The area around Shek Lung Street in Yau Ma Tei was a bulk wet market from early last century, selling fish, eggs, poultry, vegetables and fruit to most places in the Kowloon area. It started off with about 20 stalls, but there were 300 in its heyday in the 1960s. By the 1970s, the fish and poultry merchants and vegetable stalls had moved elsewhere and the area became known as a fruit market. Now there are still about 200 fruit merchants, importing from all around the world to cater for Hong Kong's fruit retail outlets.
The fruit market was one of many old ways of life in Hong Kong which were fading away, said Simon Go Man-ching, project director and curator at heritage group Hulu Culture, which has been organising events to promote the culture and trade of Yau Ma Tei.
'Whether it's the fruit market or shops selling traditional Chinese wedding necessities like handmade bride's dresses, they are all fast disappearing,' Go said.
Fung Bing-hau, who grew up in Yau Ma Tei district and comes from a family of noodle makers, said the area was a cohesive community where people knew each other, looked out for each other and enjoyed living together.
'You don't get a lot of that now with Hong Kong changing so fast. So I think this place is worth keeping, and I love living here,' Fung said.
Hulu, along with the Arts Development Council and West Kowloon Cultural District Authority is putting together an exhibition, starting on December 18, to showcase arts and culture in Yau Ma Tei.
The district's offerings will be introduced in four parts - North, East, South, West.
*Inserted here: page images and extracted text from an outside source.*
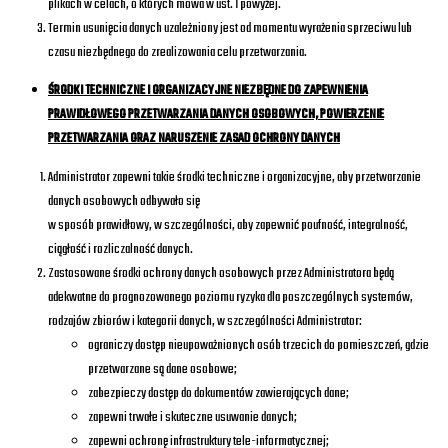
plikach w celach, o których mowa w ust. 1 powyżej.
Termin usunięcia danych uzależniony jest od momentu wyrażenia sprzeciwu lub
czasu niezbędnego do zrealizowania celu przetwarzania.
ŚRODKI TECHNICZNE I ORGANIZACYJNE NIEZBĘDNE DO ZAPEWNIENIA
PRAWIDŁOWEGO PRZETWARZANIA DANYCH OSOBOWYCH, POWIERZENIE
PRZETWARZANIA ORAZ NARUSZENIE ZASAD OCHRONY DANYCH
Administrator zapewni takie środki techniczne i organizacyjne, aby przetwarzanie
danych osobowych odbywało się
w sposób prawidłowy, w szczególności, aby zapewnić poufność, integralność,
ciągłość i rozliczalność danych.
Zastosowane środki ochrony danych osobowych przez Administratora będą
adekwatne do prognozowanego poziomu ryzyka dla poszczególnych systemów,
rodzajów zbiorów i kategorii danych, w szczególności Administrator:
ograniczy dostęp nieupoważnionych osób trzecich do pomieszczeń, gdzie
przetwarzane są dane osobowe;
zabezpieczy dostęp do dokumentów zawierających dane;
zapewni trwałe i skuteczne usuwanie danych;
zapewni ochronę infrastruktury tele-informatycznej;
The four directions cover different cultural influences in Hong Kong - the northern mainland influence, Asian culture or oriental culture of the east, Hong Kong's position as a hub in southern China, and the colonial British influence. Tours will also be conducted of the area.
Go hoped that the events could showcase the unique cultural aspects of the Yau Ma Tei area and highlight the importance of retaining local colour and culture.